Given text START

After the Norway plan is scrapped, the FSSF is dispatched
to Italy and given its first test - to seize a key German mountain-top position which
had repelled the brunt of the Allied armies for over a month. In a reprise of the
audacity and careful planning that won Vimy Ridge for the Canadians in WWI, the FSSF
takes the twin peaks Monte la Difensa and Monte la Remetanea by storming the supposedly
unscalable rock face at the rear of the German position, and opens the way through
the mountains.
Later, the FSSF will hold one-quarter of the Anzio beachhead against
a vastly superior German force for ninety-nine days; a force of only 1,200 commandos
does the work of a full division of over 17,000 troops. Though badly outnumbered,
the FSSF takes the fight to the Germans, sending nighttime patrols behind enemy lines
and taking prisoners. It is here that they come to be known among the dispirited
Germans as Schwartzer Teufel (""Black Devils"") for their black camouflage face-paint
and their terrifying tactic of appearing out of the darkness.
John Nadler vividly
captures the savagery of the Italian campaign, fought as it was at close quarters
and with desperate resolve, and the deeply human experiences of the individual men
called upon to fight it. Based on extensive archival research and interviews with
veterans, A Perfect Hell is an important contribution to Canadian military history
and an indispensable account of the lives and battlefield exploits of the men who
turned the tide of the Second World War.

Given text END
Source information START

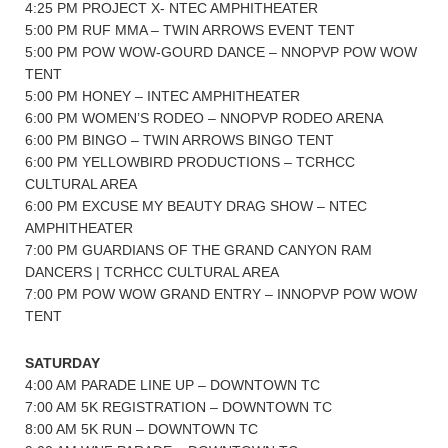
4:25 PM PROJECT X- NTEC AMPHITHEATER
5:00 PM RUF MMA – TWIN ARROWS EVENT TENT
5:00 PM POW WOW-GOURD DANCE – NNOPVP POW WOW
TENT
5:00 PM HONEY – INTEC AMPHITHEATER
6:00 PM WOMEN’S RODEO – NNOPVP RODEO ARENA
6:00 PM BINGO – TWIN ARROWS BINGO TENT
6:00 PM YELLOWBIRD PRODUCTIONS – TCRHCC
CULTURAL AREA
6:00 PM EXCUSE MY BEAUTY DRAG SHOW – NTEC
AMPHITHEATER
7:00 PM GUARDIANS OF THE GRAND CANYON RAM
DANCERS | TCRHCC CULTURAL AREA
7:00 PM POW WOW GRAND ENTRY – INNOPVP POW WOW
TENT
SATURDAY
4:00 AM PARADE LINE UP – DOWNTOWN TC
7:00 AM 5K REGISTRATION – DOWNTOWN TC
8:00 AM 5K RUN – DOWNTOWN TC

Source information END
Source information START

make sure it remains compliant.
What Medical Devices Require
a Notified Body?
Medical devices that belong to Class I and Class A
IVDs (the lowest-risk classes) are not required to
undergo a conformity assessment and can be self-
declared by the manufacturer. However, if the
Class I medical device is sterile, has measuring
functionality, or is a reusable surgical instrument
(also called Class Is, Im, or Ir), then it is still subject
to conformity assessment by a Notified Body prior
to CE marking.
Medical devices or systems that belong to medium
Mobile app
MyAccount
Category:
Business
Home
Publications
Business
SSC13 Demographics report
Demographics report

Source information END

Work request:
Please rewrite the paragraph of the FSSF text above that begins "Later, the FSSF will hold" as a short bulleted list, keeping its main facts.

Result of the exercise:
- The FSSF holds one-quarter of the Anzio beachhead for ninety-nine days against a far larger German force.
- A force of only 1,200 commandos does the work of a full division of over 17,000 troops.
- Though badly outnumbered, the FSSF goes on the attack, sending nighttime patrols behind enemy lines and taking prisoners.
- The dispirited Germans call them Schwartzer Teufel (Black Devils) for their black camouflage face-paint and their terrifying tactic of appearing out of the darkness.